### Page extract
And then a template that says 'when you come across an img element, just copy it':

<xsl:template match="img">
  <xsl:copy-of select="." />
</xsl:template>

If you have lots of HTML that you want to copy straight over from your XML source to your HTML output, the cleanest approach is to define an 'html' namespace and mark all the HTML elements as belonging to this namespace:

<page xmlns:html="http://www.w3.org/1999/xhtml">
  We offer the cheapest air fares to Bombay.
  <html:img src="global.gif" alt="Go around the world" />
</page>

To copy these HTML elements whenever you come across them within your page, have a template that matches them (html:* - any element in the html namespace) and copies them:

<xsl:template match="html:*">
  <xsl:copy-of select="." />
</xsl:template>

3.

CDATA Help

Mike Brown



> Can someone please explain to me why the following :
> 
>     <![CDATA[<BR/>];]>
> 
> ... gets converted to the following when output is set to html :
> 
>     &lt;BR/>
	

CDATA sections in an XML document serve no other purpose than to unambiguously say "this is all text, not markup". In practice, all it does is it keeps you from having to escape the beginning-of-markup characters '<' and '&' and on occasion the end-of-markup '>'.

You are under the mistaken impression that in a CDATA section '<' and '&' mean something different than '&lt;' and '&amp;' would mean outside of a CDATA section, but they do not; an XML parser will treat them the same.
######
### Data lines
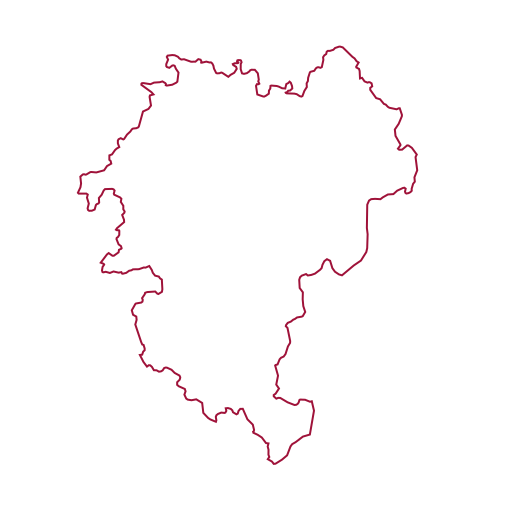 an SVG outline of Thüringen, rotated 84°
{"feature_id": "DEU-1577", "entity_name": "Thüringen", "entity_type": "State", "adm_level": 1, "iso_a3": "DEU", "parent_name": "Germany", "parent_adm1": "", "projection": "albers", "projection_center": [10.909, 50.922], "detail": "fine", "context": "isolated", "style": "outline", "palette": "rose", "viewbox_px": 512, "rotation_deg": 84, "n_neighbors": 0, "source": "natural_earth", "source_scale": "10m", "svg_char_len": 5975}
<svg xmlns="http://www.w3.org/2000/svg" viewBox="0 0 512 512"><g transform="rotate(84 256 256)"><path d="M60.2,164.3L59.5,163.1L59.7,160.9L59.0,157.5L57.4,155.6L56.5,151.6L56.5,150.6L57.6,147.9L68.0,139.3L69.8,137.3L72.8,135.6L74.3,133.7L78.3,136.6L79.0,136.5L80.7,134.0L82.9,133.6L90.3,134.0L89.9,131.9L93.7,129.8L95.2,127.0L94.9,125.5L95.2,124.5L96.4,123.0L99.4,122.7L100.7,124.8L102.7,125.0L111.5,120.0L113.1,116.2L118.1,112.9L119.0,111.1L121.4,109.3L122.5,107.9L124.8,100.8L124.0,98.5L124.1,97.6L131.0,96.1L132.4,96.4L139.5,100.3L144.7,104.7L151.1,104.7L160.2,100.7L161.0,100.8L164.1,103.6L165.3,102.5L165.5,99.6L161.8,94.1L162.1,92.7L164.7,89.7L171.9,85.5L174.3,87.0L187.6,86.7L194.3,90.2L198.7,90.3L200.6,92.2L205.5,94.2L207.4,94.3L208.6,95.7L209.4,97.7L209.6,99.9L209.0,100.7L207.6,101.1L204.7,100.1L203.6,101.3L203.7,102.7L205.8,108.8L208.8,112.9L208.6,118.4L210.9,123.7L212.5,126.3L211.6,131.7L211.5,135.5L212.7,137.8L216.6,140.0L239.7,142.8L246.0,142.7L259.8,144.6L263.6,145.9L271.5,152.1L275.6,159.7L284.2,172.5L283.0,175.4L279.9,179.1L276.1,181.3L268.5,182.8L266.6,185.8L268.3,188.6L271.7,190.8L274.9,192.0L276.4,193.7L279.7,199.2L280.6,203.0L280.8,206.5L279.2,208.1L280.3,212.5L281.7,214.4L284.2,215.5L292.4,215.9L297.0,213.2L303.9,214.1L310.8,214.2L316.8,212.9L320.7,215.8L321.1,216.9L321.4,221.6L322.7,223.9L323.2,225.6L324.9,228.2L325.8,231.4L327.8,233.3L328.9,233.7L330.8,232.2L344.2,230.9L346.0,231.2L349.3,233.7L356.6,236.9L358.9,239.0L359.8,241.7L361.2,243.3L366.1,245.9L366.5,248.0L366.9,248.4L377.3,246.6L386.0,249.3L390.2,247.0L395.0,250.9L396.1,252.9L397.4,253.0L400.0,250.7L399.4,248.7L399.7,246.7L404.8,239.9L408.2,233.3L408.2,231.6L407.5,230.1L406.2,228.9L403.8,227.9L403.4,227.1L404.1,222.2L406.6,217.5L406.3,215.7L415.9,214.5L439.2,221.1L440.5,228.2L445.3,236.1L446.9,239.7L449.0,241.6L457.5,245.9L461.3,251.5L464.6,258.3L464.6,260.1L462.1,261.6L459.3,265.5L457.3,263.8L454.9,264.4L450.0,263.8L446.7,264.3L443.7,263.2L443.1,265.6L437.1,269.2L434.0,273.0L431.5,277.1L430.5,277.2L430.4,276.7L428.8,276.1L423.4,276.8L417.5,281.6L406.6,285.1L406.4,287.6L408.3,289.6L410.8,290.6L411.4,292.0L409.0,295.2L407.0,295.7L405.4,297.1L404.3,299.8L404.3,302.0L406.9,301.7L408.5,302.8L408.8,303.6L408.1,306.9L409.1,310.3L410.2,312.0L411.8,312.8L415.3,312.6L416.7,313.2L413.7,318.6L412.0,320.6L406.5,324.8L396.5,324.9L392.3,330.4L392.7,335.2L391.7,338.9L390.5,340.3L386.4,341.7L383.2,340.2L380.8,340.7L377.5,346.4L375.9,347.9L373.3,347.6L371.2,345.0L370.1,344.4L368.7,344.0L366.9,344.6L363.8,349.1L360.3,351.9L357.7,356.3L357.5,357.5L357.8,359.0L360.0,360.8L360.8,362.5L360.9,364.6L359.3,366.8L358.9,369.5L355.4,371.1L353.7,372.6L353.4,374.0L354.6,376.0L349.6,379.0L342.3,381.8L342.2,379.5L339.3,378.2L338.1,376.6L336.3,376.4L332.7,377.1L332.1,378.4L329.5,379.2L311.5,383.2L307.0,381.4L303.7,381.4L301.6,384.4L297.0,385.2L291.1,381.0L290.7,380.4L290.3,374.9L289.5,373.7L287.8,373.2L286.0,373.7L282.5,370.7L281.0,370.1L280.5,367.9L280.8,359.9L283.1,358.1L283.6,357.1L281.8,353.3L279.3,352.6L269.6,352.1L268.2,353.8L266.3,354.8L265.0,358.4L261.9,360.4L259.0,361.1L254.8,363.2L256.0,367.0L255.7,368.8L256.9,373.9L256.4,379.7L257.2,381.4L257.4,383.7L259.2,386.8L259.7,390.3L259.5,391.0L258.0,391.6L258.2,394.4L256.5,399.3L257.6,403.1L256.0,407.1L256.3,409.4L256.0,410.3L254.3,410.7L250.8,409.7L248.7,407.9L247.9,408.3L246.4,411.1L238.9,404.1L237.7,402.2L240.7,398.8L240.9,397.4L238.0,392.3L235.5,391.6L234.7,389.2L234.2,388.8L232.0,389.3L230.1,391.4L224.6,393.0L223.4,392.6L222.7,391.3L220.8,389.8L216.7,389.3L216.1,389.6L215.8,391.7L215.2,392.5L213.7,391.2L208.5,383.6L206.1,383.5L201.2,384.8L199.2,382.4L198.0,382.0L195.7,383.1L192.2,382.7L188.1,384.8L185.0,383.9L183.5,385.1L180.2,390.6L179.2,390.9L176.1,389.8L174.8,390.7L174.2,392.1L173.7,399.2L174.9,400.6L179.0,403.1L181.9,406.2L186.4,406.4L187.3,407.2L187.8,409.0L188.6,409.9L192.9,411.6L193.8,414.5L193.6,417.2L192.7,418.2L191.0,418.5L186.4,416.8L180.3,418.0L177.3,416.9L176.2,418.2L175.4,425.8L174.5,426.5L169.3,423.4L165.6,422.4L158.7,422.4L156.8,419.7L156.7,418.5L157.3,417.1L157.2,416.2L155.3,412.1L155.2,411.2L156.2,406.1L154.9,398.1L151.0,394.8L149.0,390.3L146.4,390.6L145.0,391.8L140.6,391.3L139.9,388.6L135.9,385.1L134.6,383.3L133.4,380.6L129.6,381.6L126.7,381.3L125.5,380.4L124.7,378.2L126.0,376.2L126.2,375.7L125.8,374.9L121.8,371.6L119.1,368.0L117.0,366.2L116.4,365.0L116.4,361.7L115.8,359.8L115.0,359.0L100.5,353.3L98.5,347.6L95.4,344.7L86.6,345.2L85.2,344.7L84.6,341.1L82.1,342.9L73.8,352.1L72.6,351.9L72.2,351.3L72.3,349.7L74.1,343.0L72.9,339.3L73.1,333.5L72.6,330.8L74.6,328.1L75.5,327.6L76.7,327.9L77.2,326.9L76.9,321.4L75.3,317.2L74.4,316.0L65.5,313.9L61.4,316.1L58.4,317.0L57.8,318.0L57.8,319.3L59.8,322.5L58.8,324.8L57.8,325.4L55.8,325.2L51.5,322.9L48.7,323.9L47.5,323.0L47.4,318.2L47.9,315.8L49.7,312.8L51.4,311.6L52.8,309.8L52.8,307.0L56.0,300.3L56.4,295.9L54.2,292.8L55.0,290.6L56.9,289.9L57.9,290.3L58.1,289.8L57.5,285.1L58.7,281.9L58.7,280.6L59.9,279.4L62.2,278.5L65.2,278.2L69.8,276.5L70.3,275.6L70.4,273.3L69.9,271.4L70.3,270.4L74.9,264.8L73.2,262.4L71.5,258.5L67.9,255.6L65.8,256.0L63.7,258.7L62.7,259.0L62.1,257.1L62.3,254.3L62.1,253.5L61.7,253.3L60.5,254.5L59.5,254.1L59.3,253.3L59.6,251.1L60.0,250.5L61.8,250.1L63.4,251.1L68.6,251.7L72.9,250.8L73.6,248.9L73.2,245.9L71.7,243.3L70.7,242.4L70.3,241.0L70.7,237.7L74.5,235.1L80.9,234.8L82.5,235.5L85.0,234.7L85.4,235.5L85.2,237.1L86.8,238.2L95.5,237.8L98.2,232.0L98.3,231.2L97.7,229.5L95.9,226.3L92.8,225.8L91.0,224.3L88.3,223.8L88.1,222.9L89.1,217.6L89.9,215.7L91.9,212.5L92.5,209.4L88.2,207.9L87.3,205.7L86.1,204.4L87.3,203.3L90.7,202.4L93.2,202.4L95.0,204.8L95.0,206.7L96.2,207.8L96.6,209.4L96.9,209.3L97.5,208.3L98.5,201.0L99.3,198.6L101.6,195.8L102.2,194.2L101.8,193.1L96.8,190.6L93.3,187.8L89.6,187.6L87.4,186.1L84.2,185.5L79.0,183.2L78.5,182.5L77.9,178.7L75.6,176.8L74.8,175.3L74.8,174.1L75.6,172.2L75.0,170.8L68.0,168.5L65.3,168.5L63.6,167.1L62.5,165.1L60.2,164.3Z" fill="none" stroke="#9f1239" stroke-width="2"/></g></svg>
######
> [Aim of the exercise]: In the XSLT excerpt, what is the only purpose that CDATA sections serve in an XML document?

> [Output for this exercise]: They unambiguously say that their content is all text, not markup.